Online second-hand shopping has added convenience to thrifting with apps like DePop and ThreadUp. But often, searching for a second-hand item just isn’t as simple as buying clothes in department stores or with Amazon Prime.
“Our culture needs to have a serious, critical look at our desire for convenience and what it costs us socially and environmentally,” Willard said.
Willard noted that social norms have a big impact on people’s shopping habits as well. Working to stigmatize fast fashion shopping while promoting activities like thrifting and upcycling as trendy, as many thrifters have done through social media, can help the shift to slower fashion appear easier and more appealing.
But also taking over the trends are “hauls” on TikTok from brands like SHEIN, where buying dozens of cheap pieces online is both normalized and glamourized.
Hannah Lau, president of the DePaul Fashion Society, described how social media has exacerbated how normalized overconsumption is when it comes to clothes.
“I think the issue is also people photographing what they wear, so they’re really afraid to outfit-repeat,” she said.
And when influencers market things they wear or a certain item goes viral, often with a posted Amazon link, it promotes buying items too specific to find at a thrift store.
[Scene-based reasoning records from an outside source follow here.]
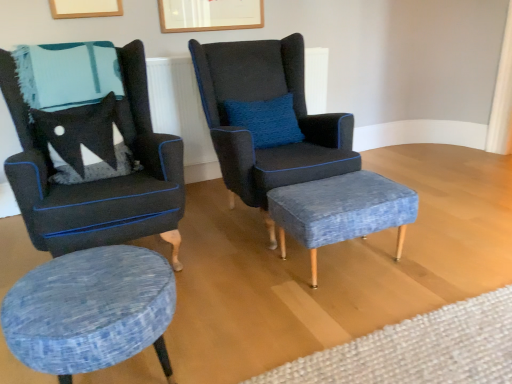
Locate an element on the screen. empty space that is to the right of velvet dark blue armchair at center, the 2th chair when ordered from left to right is located at coordinates coord(438,226).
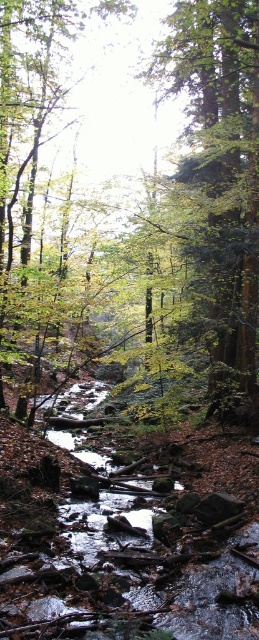
The height and width of the screenshot is (640, 259). What do you see at coordinates (203, 195) in the screenshot?
I see `green leafy tree at center` at bounding box center [203, 195].

Based on the photo, is green leafy tree at center to the left of green matte tree at center from the viewer's perspective?

Correct, you'll find green leafy tree at center to the left of green matte tree at center.

Is point (148, 294) closer to camera compared to point (238, 369)?

No, it is not.

At what (x,y) coordinates should I click in order to perform the action: click on green leafy tree at center. Please return your answer as a coordinate pair (x, y). Looking at the image, I should click on (203, 195).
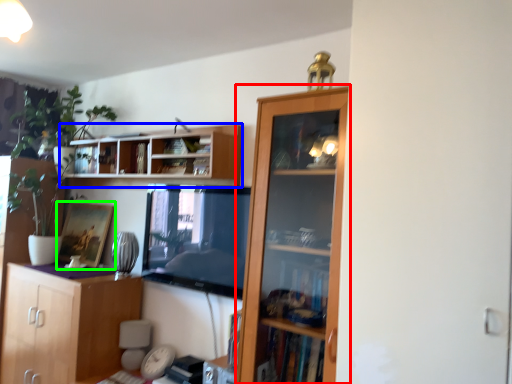
Question: Based on their relative distances, which object is nearer to cupboard (highlighted by a red box)? Choose from shelf (highlighted by a blue box) and picture frame (highlighted by a green box).

Choices:
 (A) shelf
 (B) picture frame

Answer: (A)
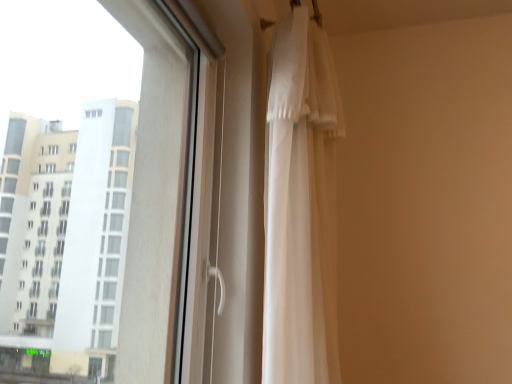
Question: Considering the positions of white sheer curtain at right and transparent glass window at upper left in the image, is white sheer curtain at right wider or thinner than transparent glass window at upper left?

Choices:
 (A) thin
 (B) wide

Answer: (A)

Question: Is white sheer curtain at right in front of or behind transparent glass window at upper left in the image?

Choices:
 (A) behind
 (B) front

Answer: (A)

Question: Based on their positions, is white sheer curtain at right located to the left or right of transparent glass window at upper left?

Choices:
 (A) left
 (B) right

Answer: (B)

Question: From a real-world perspective, is transparent glass window at upper left physically located above or below white sheer curtain at right?

Choices:
 (A) below
 (B) above

Answer: (A)

Question: Is transparent glass window at upper left bigger or smaller than white sheer curtain at right?

Choices:
 (A) small
 (B) big

Answer: (B)

Question: Considering the positions of point (176, 203) and point (313, 62), is point (176, 203) closer or farther from the camera than point (313, 62)?

Choices:
 (A) farther
 (B) closer

Answer: (B)

Question: Is transparent glass window at upper left spatially inside white sheer curtain at right, or outside of it?

Choices:
 (A) outside
 (B) inside

Answer: (A)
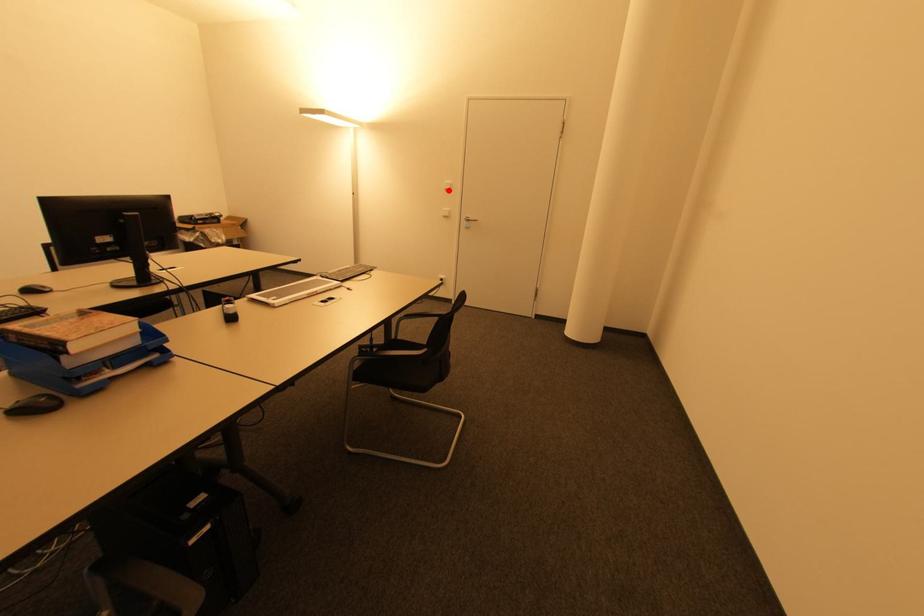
Shoppers have to buy new if they want to get the exact item or style that’s trending at a given moment.
“I think it’s difficult because marketing for certain products has been really good,” Lau said. “Something’s gonna hit your brain and create that dopamine.”
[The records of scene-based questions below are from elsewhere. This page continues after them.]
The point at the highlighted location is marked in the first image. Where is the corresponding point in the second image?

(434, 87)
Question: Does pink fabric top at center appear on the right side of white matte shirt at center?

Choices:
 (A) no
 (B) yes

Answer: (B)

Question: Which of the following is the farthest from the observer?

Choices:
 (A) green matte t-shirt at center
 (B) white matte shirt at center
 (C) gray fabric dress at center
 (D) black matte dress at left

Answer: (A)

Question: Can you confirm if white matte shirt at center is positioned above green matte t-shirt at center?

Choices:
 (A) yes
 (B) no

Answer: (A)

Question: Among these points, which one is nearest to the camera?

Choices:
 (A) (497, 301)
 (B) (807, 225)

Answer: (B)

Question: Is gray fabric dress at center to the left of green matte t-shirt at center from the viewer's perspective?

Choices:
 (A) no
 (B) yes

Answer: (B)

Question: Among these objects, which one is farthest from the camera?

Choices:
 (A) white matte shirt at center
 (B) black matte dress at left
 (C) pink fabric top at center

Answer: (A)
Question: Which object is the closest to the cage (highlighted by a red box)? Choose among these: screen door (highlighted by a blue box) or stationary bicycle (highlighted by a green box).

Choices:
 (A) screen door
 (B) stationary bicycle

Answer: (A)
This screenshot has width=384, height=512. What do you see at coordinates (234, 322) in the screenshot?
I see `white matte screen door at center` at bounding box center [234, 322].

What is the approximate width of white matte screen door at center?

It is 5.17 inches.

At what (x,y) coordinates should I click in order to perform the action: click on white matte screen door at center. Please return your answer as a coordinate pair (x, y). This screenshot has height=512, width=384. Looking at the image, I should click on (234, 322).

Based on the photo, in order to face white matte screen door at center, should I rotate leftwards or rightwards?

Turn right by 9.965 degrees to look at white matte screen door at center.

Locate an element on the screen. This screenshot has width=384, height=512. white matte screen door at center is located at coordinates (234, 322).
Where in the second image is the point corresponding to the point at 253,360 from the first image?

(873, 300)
But as someone passionate about fashion, Lau finds ways to balance her love for clothes with a goal of mindful consumption.
She suggested trying out a capsule wardrobe, where a person limits themselves to repeatedly wearing a few versatile items. She also tried out a “no-buy” for three months, restricting any new clothing purchases entirely.
But if those methods are too harsh, Lau suggested shopping with a friend to keep each other accountable and simply being more mindful about what to buy.
“My dad has instilled this in me that whenever you buy something, always think of 3-7-21,” Lau said. “If you look at an item and it’s a plain white shirt and it fits you really well, you’re gonna wear that 21 times. But let’s say it’s neon: how many times am I gonna wear that? It could be seven, it could be three. But it’s really internalizing what you have and how you’re gonna wear it.”
Lau adds that microtrends are much different and more harmful than regular trends, making niche styles short-lived to the excess. But she also thinks that there’s not much need to follow trends in the first place.
“Then you just look like the rest of the other people I see on Instagram, and it gets kind of boring,” she said.
Trujillo likes to find styles sustainably by doing clothing swaps with her friends and family. Overall, she agrees that slowing down fashion doesn’t have to take a major lifestyle change. Even if you still shop from fast fashion brands, just shopping purposefully and wearing items for longer will be a step in the right direction.
“I’m not saying never buy fast fashion,” Trujillo said. “That’s okay, we’re not all perfect…We just ask that you subconsciously think and care about, ‘where did my thing actually come from?”